Because of the complex geometry typically associated with a sign in the form of a luminous tubing in script configuration, the conventional construction methods and materials used in constructing a tube assembly wherein the tubes are of linear configuration and wherein one tube is disposed internally of another in concentric relation thereto, are not adequate. The materials employed in these prior art methods are almost always opaque and under the associated conditions of manufacture do not provide highly smooth surface finishes of a quality appropriate for most visual display systems. Furthermore, materials which might be used to provide for transparency are frequently ill-suited for other reasons such as inappropriate melting temperatures or the like.

SUMMARY OF THE INVENTION

The invention is a method of encasing a translucent tubular member of non-linear configuration and complex geometry in a transparent outer member in a manner so as to provide a passage of annular radial cross section therebetween. The method comprises the steps of forming the translucent tubing, which is adapted to be rendered luminous, into a predetermined configuration of non-linear complex geometric shape, coating the exterior of the translucent tubing with a viscous temporary substance which solidifies to provide a coating of pre-determined thickness and smooth exterior surface, coating the temporary substance with a material in a viscous liquid state which hardens to form a rigid permanent transparent outer member in coextensive surrounding relation to the translucent tubing and its coating of temporary substance, applying heat to said coating of temporary substance at a temperature above the melting point of the temporary substance and below the softening point of the outer member, and removing the molten temporary substance from between the translucent tubing and the transparent outer member while rigidly supporting the translucent tubing in fixed relation to the outer member to provide a passage defined by the annular space between the translucent tubing and the transparent outer member.

DESCRIPTION OF THE DRAWINGS

FIG. 1 is a plan view of a sign in script form and an associated liquid circulating system connecting thereto wherein the sign is constructed in accordance with the method of construction of the invention;

FIG. 2a is an enlarged radial cross section view through the sign of FIG. 1 as taken along the section line 2--2 in FIG. 1;

FIG. 2b is a view similar to FIG. 2a but showing the sign during a phase of its construction;

FIG. 3 is a enlarged fragmentary section view showing details of construction of the sign of FIG. 1;

FIG. 4 is a graphical illustration of temperatures associated with various physical states of the materials used in practicing the method of the invention;

FIG. 5 is a plan view of another embodiment of a sign and an associated liquid circulating system wherein the sign is constructed in accordance with the method of the invention;

FIG. 6 is a side view of the sign of FIG. 5;

FIG. 7 is an enlarged fragmentary cross section view taken along the section line 7--7 in FIG. 5 showing the sign during a phase of construction; and

FIG. 8 is a view similar to FIG. 7 but after construction of the sign is completed.

* DATA EXTRACT:
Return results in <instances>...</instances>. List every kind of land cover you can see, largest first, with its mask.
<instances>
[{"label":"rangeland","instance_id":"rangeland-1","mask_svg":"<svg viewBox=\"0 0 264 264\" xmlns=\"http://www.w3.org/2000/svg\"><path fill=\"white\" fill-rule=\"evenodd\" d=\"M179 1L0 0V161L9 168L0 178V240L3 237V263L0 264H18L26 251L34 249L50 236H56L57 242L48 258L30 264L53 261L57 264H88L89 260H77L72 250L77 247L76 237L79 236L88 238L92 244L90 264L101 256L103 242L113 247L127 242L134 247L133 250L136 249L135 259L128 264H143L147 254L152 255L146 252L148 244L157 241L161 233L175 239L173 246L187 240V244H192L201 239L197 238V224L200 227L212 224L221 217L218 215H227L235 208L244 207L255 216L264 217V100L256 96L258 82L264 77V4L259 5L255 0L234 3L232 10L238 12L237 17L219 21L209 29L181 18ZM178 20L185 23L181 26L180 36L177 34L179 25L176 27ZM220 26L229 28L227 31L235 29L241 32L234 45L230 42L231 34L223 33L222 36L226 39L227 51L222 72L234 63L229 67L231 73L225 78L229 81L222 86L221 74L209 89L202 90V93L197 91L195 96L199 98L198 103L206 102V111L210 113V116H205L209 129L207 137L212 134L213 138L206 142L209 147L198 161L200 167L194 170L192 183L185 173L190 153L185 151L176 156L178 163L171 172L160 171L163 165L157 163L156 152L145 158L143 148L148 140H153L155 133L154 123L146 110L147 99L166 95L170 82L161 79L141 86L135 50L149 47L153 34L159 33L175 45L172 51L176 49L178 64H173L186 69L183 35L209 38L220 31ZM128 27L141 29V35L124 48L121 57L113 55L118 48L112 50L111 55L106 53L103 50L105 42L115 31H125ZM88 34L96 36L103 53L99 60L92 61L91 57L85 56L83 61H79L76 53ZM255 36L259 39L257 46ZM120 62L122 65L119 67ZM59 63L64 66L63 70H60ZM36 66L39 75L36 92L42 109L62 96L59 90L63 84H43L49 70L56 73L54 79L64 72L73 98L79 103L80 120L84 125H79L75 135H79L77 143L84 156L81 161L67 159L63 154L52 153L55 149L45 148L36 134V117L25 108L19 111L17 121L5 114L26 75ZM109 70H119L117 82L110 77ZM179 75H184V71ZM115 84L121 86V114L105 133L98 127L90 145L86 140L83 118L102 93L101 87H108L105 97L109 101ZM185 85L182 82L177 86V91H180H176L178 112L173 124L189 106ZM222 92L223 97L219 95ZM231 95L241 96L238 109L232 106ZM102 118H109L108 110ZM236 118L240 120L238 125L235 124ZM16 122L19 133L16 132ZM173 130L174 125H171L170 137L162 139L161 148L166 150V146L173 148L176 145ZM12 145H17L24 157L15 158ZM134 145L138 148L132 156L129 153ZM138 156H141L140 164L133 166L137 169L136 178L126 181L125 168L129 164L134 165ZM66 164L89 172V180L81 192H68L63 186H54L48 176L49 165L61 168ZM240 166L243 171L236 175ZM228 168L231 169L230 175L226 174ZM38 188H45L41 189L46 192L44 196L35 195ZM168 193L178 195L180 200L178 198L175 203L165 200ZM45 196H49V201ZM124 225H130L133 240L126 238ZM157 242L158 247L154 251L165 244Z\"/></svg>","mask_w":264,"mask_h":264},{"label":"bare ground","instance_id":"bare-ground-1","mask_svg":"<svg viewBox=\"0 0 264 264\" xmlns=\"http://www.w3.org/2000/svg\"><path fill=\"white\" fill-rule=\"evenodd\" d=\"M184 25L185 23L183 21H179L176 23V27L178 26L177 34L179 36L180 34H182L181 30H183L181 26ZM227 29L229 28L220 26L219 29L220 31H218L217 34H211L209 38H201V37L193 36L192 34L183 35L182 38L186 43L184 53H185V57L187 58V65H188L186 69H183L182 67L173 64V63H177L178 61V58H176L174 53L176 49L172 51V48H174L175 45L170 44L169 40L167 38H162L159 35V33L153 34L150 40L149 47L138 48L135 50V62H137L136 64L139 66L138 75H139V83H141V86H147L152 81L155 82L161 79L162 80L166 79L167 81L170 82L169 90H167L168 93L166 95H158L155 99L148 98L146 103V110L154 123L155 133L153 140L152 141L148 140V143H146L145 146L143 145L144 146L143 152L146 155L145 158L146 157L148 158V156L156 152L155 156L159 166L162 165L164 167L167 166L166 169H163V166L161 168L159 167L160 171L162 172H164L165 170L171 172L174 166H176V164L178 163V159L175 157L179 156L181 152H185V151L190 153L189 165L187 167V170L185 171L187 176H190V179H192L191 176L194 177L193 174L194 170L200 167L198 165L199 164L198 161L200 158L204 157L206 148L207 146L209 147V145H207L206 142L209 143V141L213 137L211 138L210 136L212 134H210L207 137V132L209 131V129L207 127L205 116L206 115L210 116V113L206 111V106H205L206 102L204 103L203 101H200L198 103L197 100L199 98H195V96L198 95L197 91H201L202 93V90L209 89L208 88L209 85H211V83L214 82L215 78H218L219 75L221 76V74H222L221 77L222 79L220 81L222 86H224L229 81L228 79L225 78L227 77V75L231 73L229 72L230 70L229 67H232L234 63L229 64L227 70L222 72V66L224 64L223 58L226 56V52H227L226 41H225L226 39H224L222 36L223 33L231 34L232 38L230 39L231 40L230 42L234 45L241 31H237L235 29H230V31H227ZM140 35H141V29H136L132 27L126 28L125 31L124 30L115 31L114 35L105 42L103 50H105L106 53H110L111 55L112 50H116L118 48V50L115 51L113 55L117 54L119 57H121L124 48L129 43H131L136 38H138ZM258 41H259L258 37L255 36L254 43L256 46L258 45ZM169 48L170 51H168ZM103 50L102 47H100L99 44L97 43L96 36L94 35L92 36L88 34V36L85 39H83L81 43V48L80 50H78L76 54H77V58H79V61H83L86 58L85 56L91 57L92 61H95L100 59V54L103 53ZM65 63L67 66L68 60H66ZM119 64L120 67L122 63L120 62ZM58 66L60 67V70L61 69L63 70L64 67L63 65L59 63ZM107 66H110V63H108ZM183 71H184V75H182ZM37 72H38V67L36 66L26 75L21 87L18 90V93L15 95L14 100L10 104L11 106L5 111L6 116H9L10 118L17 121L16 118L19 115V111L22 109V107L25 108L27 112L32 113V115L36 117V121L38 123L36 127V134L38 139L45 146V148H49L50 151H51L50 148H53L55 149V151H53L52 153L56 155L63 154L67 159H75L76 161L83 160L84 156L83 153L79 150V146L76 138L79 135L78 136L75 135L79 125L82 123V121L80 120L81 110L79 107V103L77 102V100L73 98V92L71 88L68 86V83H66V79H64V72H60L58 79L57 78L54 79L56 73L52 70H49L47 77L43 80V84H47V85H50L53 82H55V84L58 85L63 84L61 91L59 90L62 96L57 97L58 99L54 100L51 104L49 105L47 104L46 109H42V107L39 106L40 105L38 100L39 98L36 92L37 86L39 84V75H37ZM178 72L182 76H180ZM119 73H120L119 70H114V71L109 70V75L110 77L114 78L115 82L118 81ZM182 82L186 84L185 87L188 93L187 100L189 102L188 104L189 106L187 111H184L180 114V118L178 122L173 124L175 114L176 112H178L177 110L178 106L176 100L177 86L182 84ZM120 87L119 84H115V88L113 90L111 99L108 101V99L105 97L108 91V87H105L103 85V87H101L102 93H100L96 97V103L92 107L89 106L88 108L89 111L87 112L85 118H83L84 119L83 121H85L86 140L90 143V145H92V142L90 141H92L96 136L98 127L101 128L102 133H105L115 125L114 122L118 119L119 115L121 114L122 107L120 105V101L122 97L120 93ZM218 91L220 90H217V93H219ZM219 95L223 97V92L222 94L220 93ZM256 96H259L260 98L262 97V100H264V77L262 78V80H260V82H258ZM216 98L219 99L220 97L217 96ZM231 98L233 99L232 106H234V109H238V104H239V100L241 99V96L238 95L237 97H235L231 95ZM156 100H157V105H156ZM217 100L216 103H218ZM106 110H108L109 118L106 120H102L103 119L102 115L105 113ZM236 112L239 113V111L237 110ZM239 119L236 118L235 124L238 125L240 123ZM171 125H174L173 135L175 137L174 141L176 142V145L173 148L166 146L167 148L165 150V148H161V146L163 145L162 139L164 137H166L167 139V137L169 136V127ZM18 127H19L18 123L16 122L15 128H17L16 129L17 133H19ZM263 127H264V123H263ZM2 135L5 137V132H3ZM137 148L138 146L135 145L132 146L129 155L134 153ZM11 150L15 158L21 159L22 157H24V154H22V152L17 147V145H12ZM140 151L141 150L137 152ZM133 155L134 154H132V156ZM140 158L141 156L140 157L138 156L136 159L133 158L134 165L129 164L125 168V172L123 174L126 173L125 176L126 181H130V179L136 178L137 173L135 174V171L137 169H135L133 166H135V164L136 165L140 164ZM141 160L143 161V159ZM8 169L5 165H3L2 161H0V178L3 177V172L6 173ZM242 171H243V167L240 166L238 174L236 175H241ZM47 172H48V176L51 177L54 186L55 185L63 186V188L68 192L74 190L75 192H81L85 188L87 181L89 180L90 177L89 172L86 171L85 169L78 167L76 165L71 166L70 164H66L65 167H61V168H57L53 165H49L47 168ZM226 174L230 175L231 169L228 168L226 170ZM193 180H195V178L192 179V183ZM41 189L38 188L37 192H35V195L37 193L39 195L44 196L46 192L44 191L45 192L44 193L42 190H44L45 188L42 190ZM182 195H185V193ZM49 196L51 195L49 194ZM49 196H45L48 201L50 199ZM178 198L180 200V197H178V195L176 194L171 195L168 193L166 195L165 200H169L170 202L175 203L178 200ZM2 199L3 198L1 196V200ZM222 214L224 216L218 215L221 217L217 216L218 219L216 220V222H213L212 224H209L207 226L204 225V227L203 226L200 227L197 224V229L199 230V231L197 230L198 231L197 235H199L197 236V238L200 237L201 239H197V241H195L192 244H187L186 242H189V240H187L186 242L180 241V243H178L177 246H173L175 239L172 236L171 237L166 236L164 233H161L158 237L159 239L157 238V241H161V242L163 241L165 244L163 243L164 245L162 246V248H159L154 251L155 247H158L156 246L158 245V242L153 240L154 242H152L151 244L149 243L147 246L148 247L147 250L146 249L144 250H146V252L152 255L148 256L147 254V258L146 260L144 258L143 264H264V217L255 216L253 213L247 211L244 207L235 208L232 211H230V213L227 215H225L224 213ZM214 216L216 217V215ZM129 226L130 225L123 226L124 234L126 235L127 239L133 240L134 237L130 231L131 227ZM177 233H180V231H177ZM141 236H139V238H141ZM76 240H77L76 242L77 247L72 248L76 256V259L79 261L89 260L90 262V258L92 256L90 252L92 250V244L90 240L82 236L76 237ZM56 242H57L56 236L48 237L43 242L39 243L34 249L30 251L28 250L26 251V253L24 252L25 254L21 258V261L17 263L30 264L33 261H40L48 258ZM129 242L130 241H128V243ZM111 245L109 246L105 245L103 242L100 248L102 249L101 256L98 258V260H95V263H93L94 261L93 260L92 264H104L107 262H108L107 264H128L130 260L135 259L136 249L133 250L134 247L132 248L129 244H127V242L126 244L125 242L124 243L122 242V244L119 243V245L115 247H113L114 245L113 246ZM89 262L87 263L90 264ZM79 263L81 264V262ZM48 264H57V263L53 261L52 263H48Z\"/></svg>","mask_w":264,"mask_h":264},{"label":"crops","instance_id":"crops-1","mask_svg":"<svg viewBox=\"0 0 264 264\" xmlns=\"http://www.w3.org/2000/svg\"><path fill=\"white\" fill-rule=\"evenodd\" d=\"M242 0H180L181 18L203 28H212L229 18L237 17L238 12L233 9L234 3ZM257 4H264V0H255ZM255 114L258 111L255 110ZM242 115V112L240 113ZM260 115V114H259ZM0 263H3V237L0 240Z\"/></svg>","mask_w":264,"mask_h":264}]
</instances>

* REQUIREMENTS:
Decide whether each statement agrees with the text on encasing luminous tubing, answering yes or no and quoting the deciding words of the text.
1. The materials used in the prior art methods are almost always opaque.
2. The heat applied to the temporary substance is above the softening point of the outer member.
3. FIG. 6 is a plan view of the sign of FIG. 5.

* TASK OUTPUT:
1. Yes: "The materials employed in these prior art methods are almost always opaque"
2. No: "at a temperature above the melting point of the temporary substance and below the softening point of the outer member"
3. No: "FIG. 6 is a side view of the sign of FIG. 5"